Die in § 62a Abs 6 VfGG normierte Innehaltepflicht im Rechtsmittelverfahren wird nur durch das Einlangen einer Verständigung des VfGH iS des § 62 Abs 5 S 1 leg cit beim Strafgericht erster Instanz ausgelöst, nicht aber durch die im Rechtsmittel geäußerte Behauptung des Beschwerdeführers, er habe beim VfGH einen Normprüfungsantrag eingebracht.

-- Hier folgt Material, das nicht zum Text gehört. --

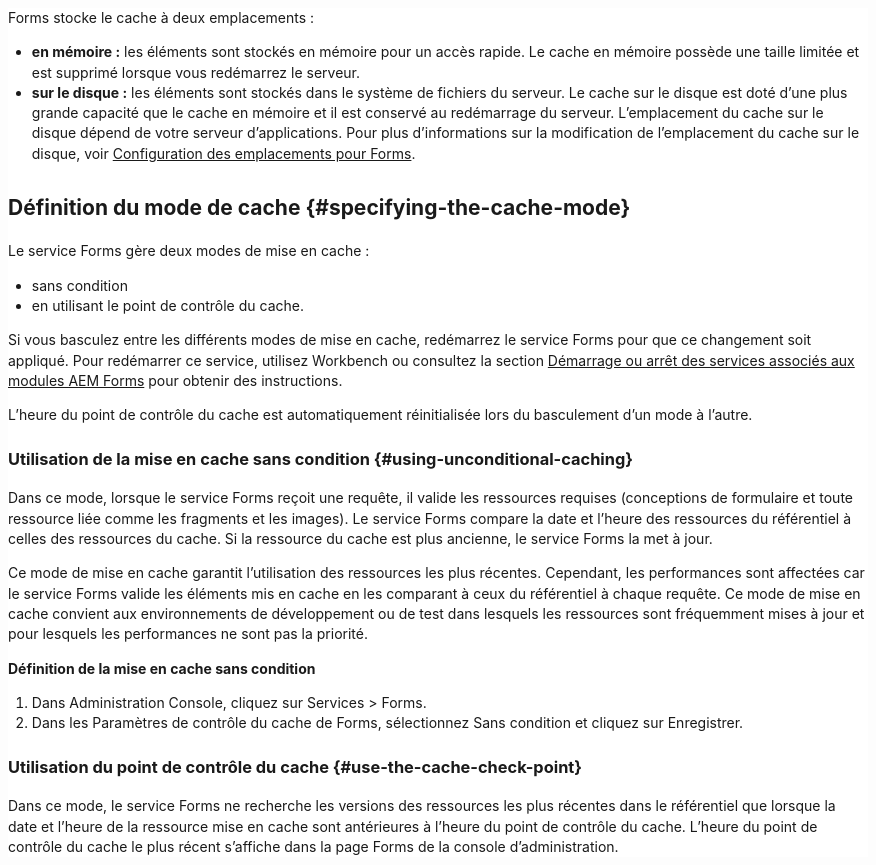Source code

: Forms stocke le cache à deux emplacements :

* **en mémoire :** les éléments sont stockés en mémoire pour un accès rapide. Le cache en mémoire possède une taille limitée et est supprimé lorsque vous redémarrez le serveur.
* **sur le disque :** les éléments sont stockés dans le système de fichiers du serveur. Le cache sur le disque est doté d’une plus grande capacité que le cache en mémoire et il est conservé au redémarrage du serveur. L’emplacement du cache sur le disque dépend de votre serveur d’applications. Pour plus d’informations sur la modification de l’emplacement du cache sur le disque, voir [Configuration des emplacements pour Forms](/help/forms/using/admin-help/configuring-locations-forms.md#configuring-locations-for-forms).

## Définition du mode de cache {#specifying-the-cache-mode}

Le service Forms gère deux modes de mise en cache :

* sans condition
* en utilisant le point de contrôle du cache.

Si vous basculez entre les différents modes de mise en cache, redémarrez le service Forms pour que ce changement soit appliqué. Pour redémarrer ce service, utilisez Workbench ou consultez la section [Démarrage ou arrêt des services associés aux modules AEM Forms](/help/forms/using/admin-help/starting-stopping-services.md#start-or-stop-the-services-associated-with-aem-forms-modules) pour obtenir des instructions.

L’heure du point de contrôle du cache est automatiquement réinitialisée lors du basculement d’un mode à l’autre.

### Utilisation de la mise en cache sans condition {#using-unconditional-caching}

Dans ce mode, lorsque le service Forms reçoit une requête, il valide les ressources requises (conceptions de formulaire et toute ressource liée comme les fragments et les images). Le service Forms compare la date et l’heure des ressources du référentiel à celles des ressources du cache. Si la ressource du cache est plus ancienne, le service Forms la met à jour.

Ce mode de mise en cache garantit l’utilisation des ressources les plus récentes. Cependant, les performances sont affectées car le service Forms valide les éléments mis en cache en les comparant à ceux du référentiel à chaque requête. Ce mode de mise en cache convient aux environnements de développement ou de test dans lesquels les ressources sont fréquemment mises à jour et pour lesquels les performances ne sont pas la priorité.

**Définition de la mise en cache sans condition**

1. Dans Administration Console, cliquez sur Services > Forms.
1. Dans les Paramètres de contrôle du cache de Forms, sélectionnez Sans condition et cliquez sur Enregistrer.

### Utilisation du point de contrôle du cache {#use-the-cache-check-point}

Dans ce mode, le service Forms ne recherche les versions des ressources les plus récentes dans le référentiel que lorsque la date et l’heure de la ressource mise en cache sont antérieures à l’heure du point de contrôle du cache. L’heure du point de contrôle du cache le plus récent s’affiche dans la page Forms de la console d’administration.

S. 260 - 261, Rechtsprechung

Voraussetzungen des Abwesenheitsverfahrens und (vermeintliche) Implikationen der Abwesenheit des Angeklagten in der Hauptverhandlung

Die Durchführung einer Hauptverhandlung in Abwesenheit des Angeklagten ist nicht zulässig, wenn bereits im Zeitpunkt der Durchführung feststeht, dass der Angeklagte durch ein unabwendbares Hindernis vom rechtzeitigen Erscheinen abgehalten worden ist. Bei nicht absehbarer schwerer Erkrankung des Angeklagten ist das Verfahren gemäß § 197 StPO abzubrechen, bei dessen bloß vorübergehender Erkrankung ist die Hauptverhandlung gemäß § 275 StPO zu vertagen. Ist zu Beginn der Verhandlung die aus einer aufrechten Unterbringung resultierende (vorübergehende) Verhinderung des Angeklagten bekannt, verletzt die Durchführung einer Verhandlung in dessen Abwesenheit § 427 Abs 1 StPO und die Unterlassung der Vertagung § 275 StPO.

Aus dem Fernbleiben eines Angeklagten von der Hauptverhandlung kann dessen Einverständnis in die Verlesung von Protokollen iS des § 252 Abs 1 Z 4 StPO nicht abgeleitet werden.

Aus dem Nichterscheinen des Angeklagten zur Hauptverhandlung nach Vertagung ist ein Wiederholungsverzicht iS des § 276a StPO nicht abzuleiten.